Bodrum deyince akla gelen isimdir Halikarnas Balıkçısı. Asıl adı Cevat Şakir Kabaağaçlıdır. Mahlası desek sanırım bize kızardı neden mi işte asıl mesele de bu çünkü o kendini Bodrumla tanıştıktan sonra farklı bir insan olarak nitelendirmiştir. Yani asıl mesele kendiyle tanışmasıdır ve bu tanıştığı kişiye bir isim takmasıdır. Peki Cevat Şakir ne oldu da Halikarnas Balıkçısı oldu?

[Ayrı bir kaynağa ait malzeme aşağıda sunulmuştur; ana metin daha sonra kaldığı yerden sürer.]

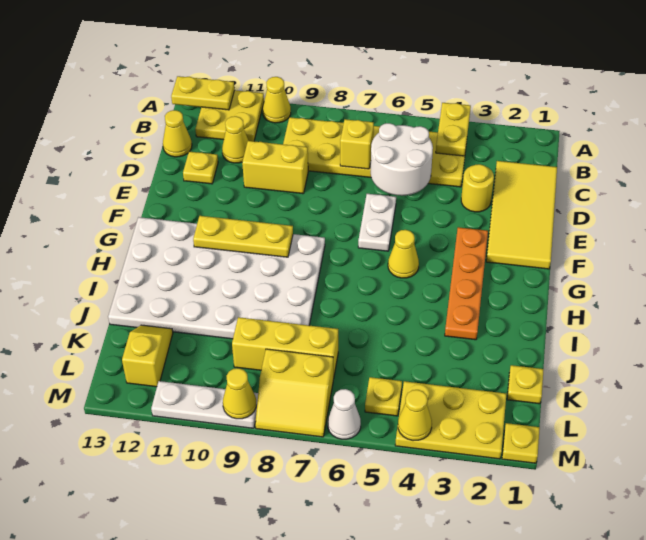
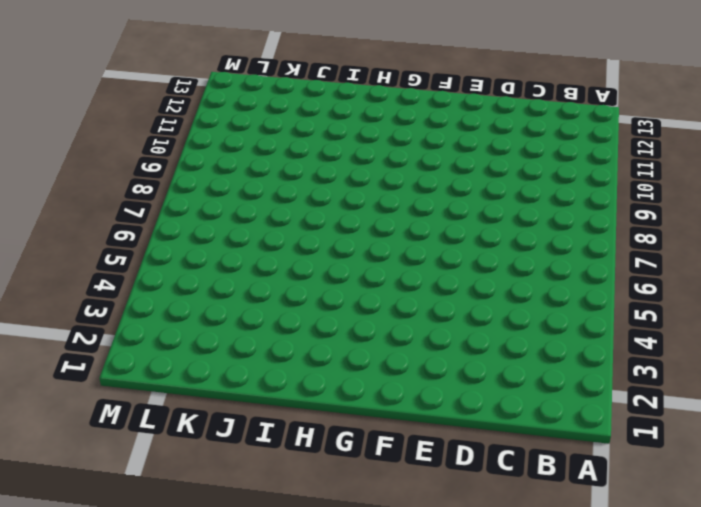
none -> yellow cone A10 level 1
none -> yellow plate A11:B12 level 1
none -> yellow plate B4:C9 level 1

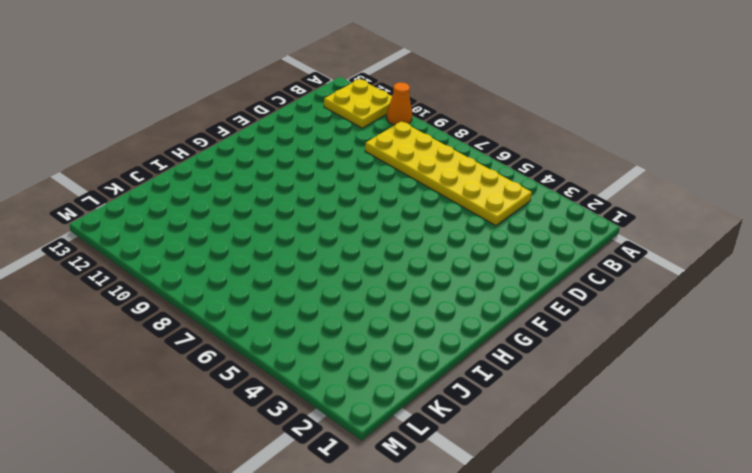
orange cone A10 level 1 -> yellow cone A10 level 1
none -> yellow tile C1:F2 level 1
none -> yellow cone C11 level 1
none -> yellow cone C13 level 1

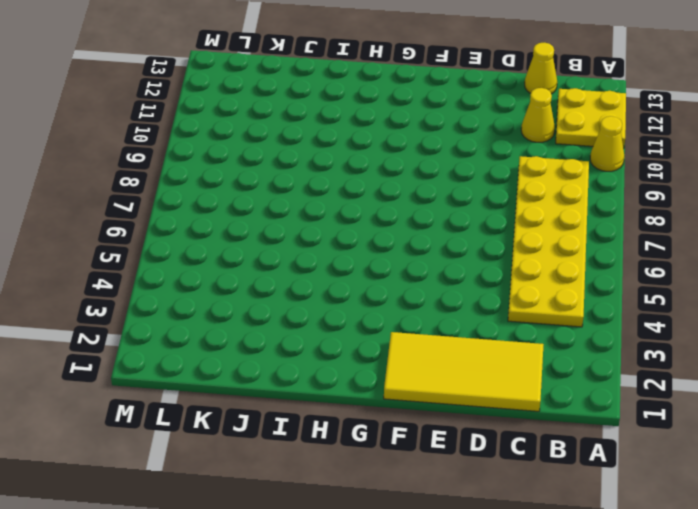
none -> yellow round brick D3 level 1
none -> yellow brick D9:D10 level 1
none -> yellow plate D12 level 1

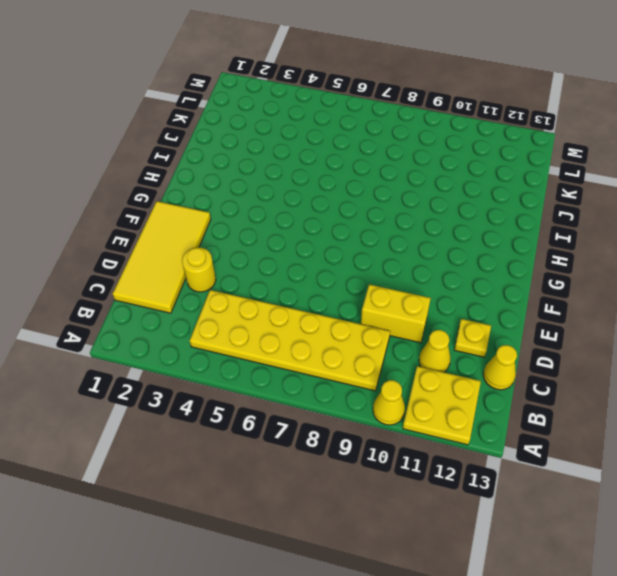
none -> white plate E6:F6 level 1
none -> orange plate F3:I3 level 1
none -> yellow cone G5 level 1

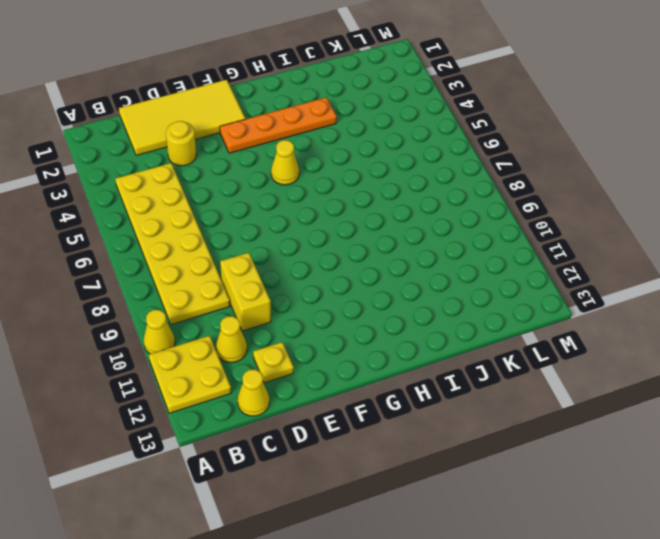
none -> white plate E6:F6 level 1
none -> white plate G8:J13 level 1
none -> yellow plate K1 level 1

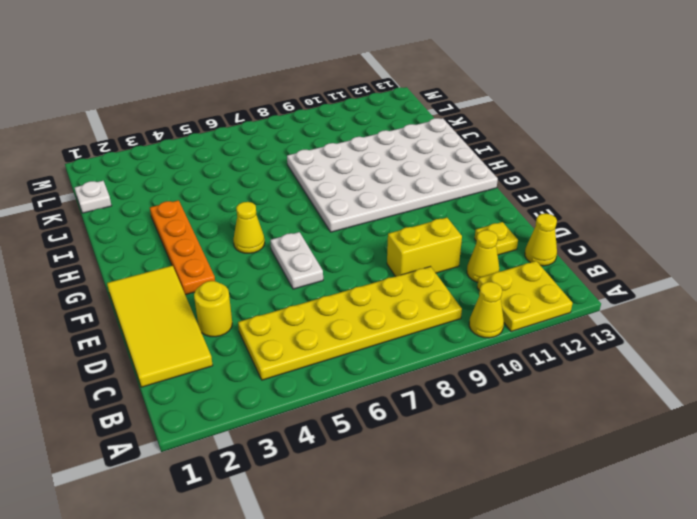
white plate K1 level 1 -> yellow plate K1 level 1
none -> yellow brick K7:K9 level 1
none -> yellow slope K12:L12 level 1 top L
none -> yellow plate L2:M4 level 1

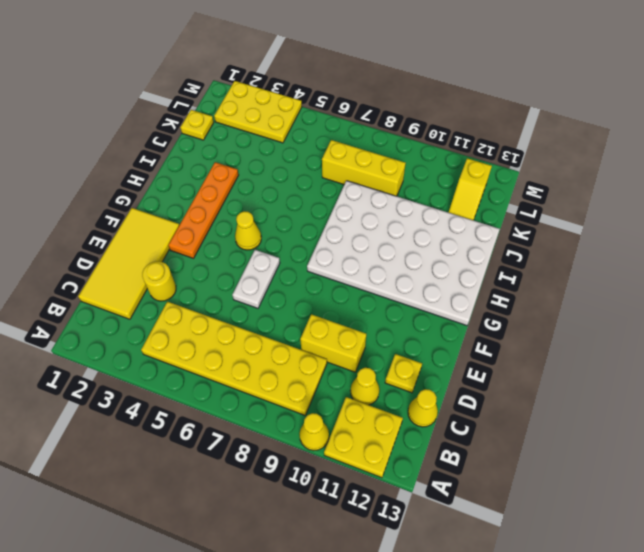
none -> yellow plate L5 level 1
none -> yellow slope L7:M8 level 1 top L
none -> yellow plate M1 level 1

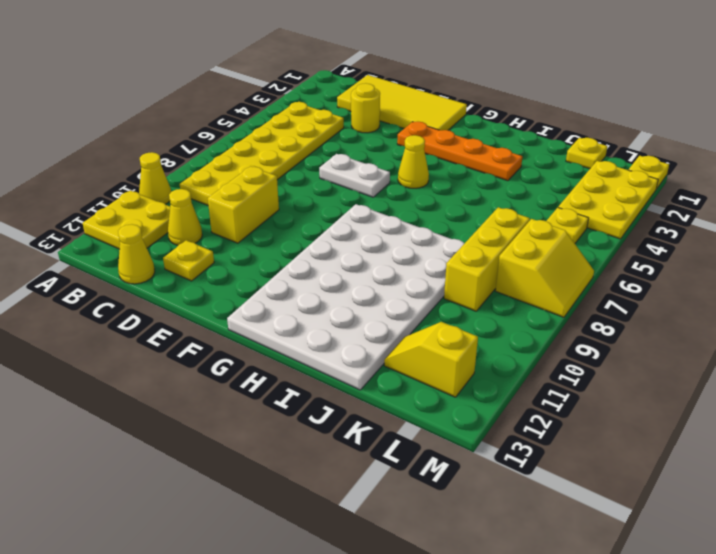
none -> white cone M6 level 1
none -> white plate M9:M11 level 1
none -> yellow plate A4:B4 level 2

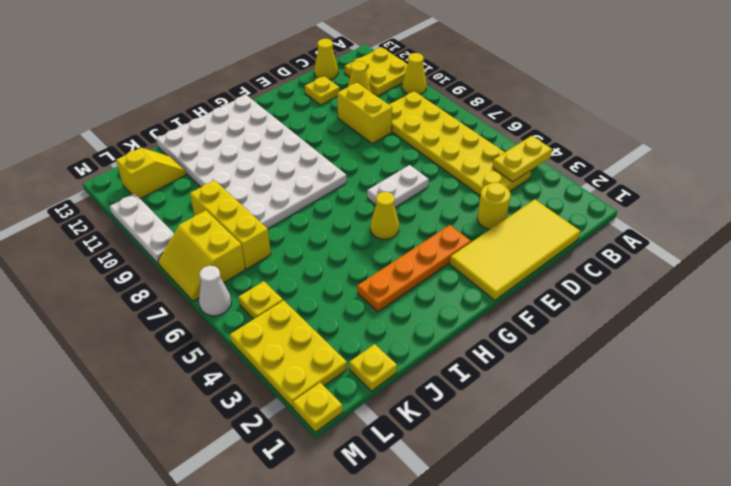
none -> yellow plate A12:A13 level 2
none -> white round brick C5:D6 level 2
none -> yellow brick C7 level 2

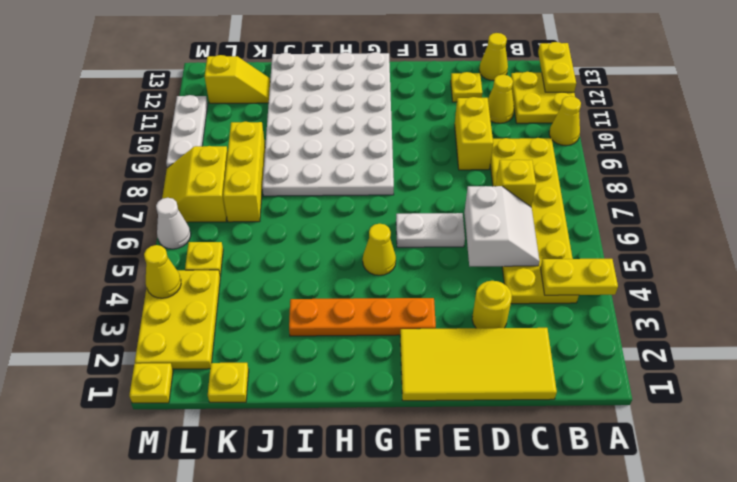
white slope C5:D6 level 2 top D -> white round brick C5:D6 level 2
none -> yellow plate G9:G11 level 2
none -> yellow cone M9 level 2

Sürgünle başlayan bir tanışıklık hikayesi dinlemeye hazır mıyız? o halde başlıyoruz. Osmanlının entellektüel ailelerinden birine mensup olan Cevat Şakir oldukça donanımlı ve prestijli biridir. Tanınmış bir aileden gelmesi ve eğitimi döneminde göz önünde olan biri konumuna getirmiştir onu. Dönemi dediğim kısmın altını çizerek devam edeceğim çünkü olayların çekirdek kısmı buradan gelişiyor. İstiklal Mahkemelerinde sürekli olarak birilerinin yargılandığı bir dönemde "Hapishanede Idama Mahkûm Olanlar Bile Bile Asılmağa Nasıl Giderler" başlıklı bir yazı yayımlar. "Memlekette isyan bulunduğu sırada, askeri isyana teşvik edici yazı yazmak" yargısıyla tutuklanır ve sürgün edilmesine karar kılınır. Sürüleceği yer Bodrum. Daha önce Bodrumla tanışmamış olan ve sürgün cezası olarak buraya gelen Cevat Şakir için her şeyin değişeceği bir dönemin başlangıcı bu şekilde gerçekleşir.
Sürgün nedeniyle tanıştığı bu yer onun hayatında bambaşka bir kapıyı araladı. Eski adıyla Halikarnas olan Bodrum onun edebiyat cephesine girmesine ve bizim onu Halikarnas Balıkçısı olarak tanımamıza neden olmuştur. Denize, Akdenize yani maviye aşık olmuştur. Onun için mavi artık bir yaşam felsefesi olmuştur. Mavi yolculuğunu kayığıyla kıyıları gezerek, topraklara fidanlar vererek kısacası doğayla kardeş olarak tamamlamıştır. Bütün Ege ve Akdeniz onun bu mavi aşkından nasibini almıştır. Öyle ki kayığının adı olan Yatağan şu an günümüzde Muğla ilinin bir ilçesine ad olmuştur. "Yokuş başına geldiğinde Bodrum'u göreceksin, sanma ki sen geldiğin gibi gideceksin. Senden öncekiler de böyleydiler, akıllarını hep Bodrum'da bırakıp gittiler." yazısı da Türkçe ve İngilizce olarak Bodrum'a gelen misafirleri sıcacık bir selamla karşılıyor.
Eserlerinde bir rüya gibi anlattığı maviye olan aşkı ve hazzı sevginin ve sevmenin en güzel haliyle karşımıza çıkmaktadır. Yazımı kendisinden bir alıntı söz ile noktalayacağım. "SEVGİNİN NE GÜÇLÜ ŞEY OLDUĞUNU SEVMEKLE ANLAMIŞTIM."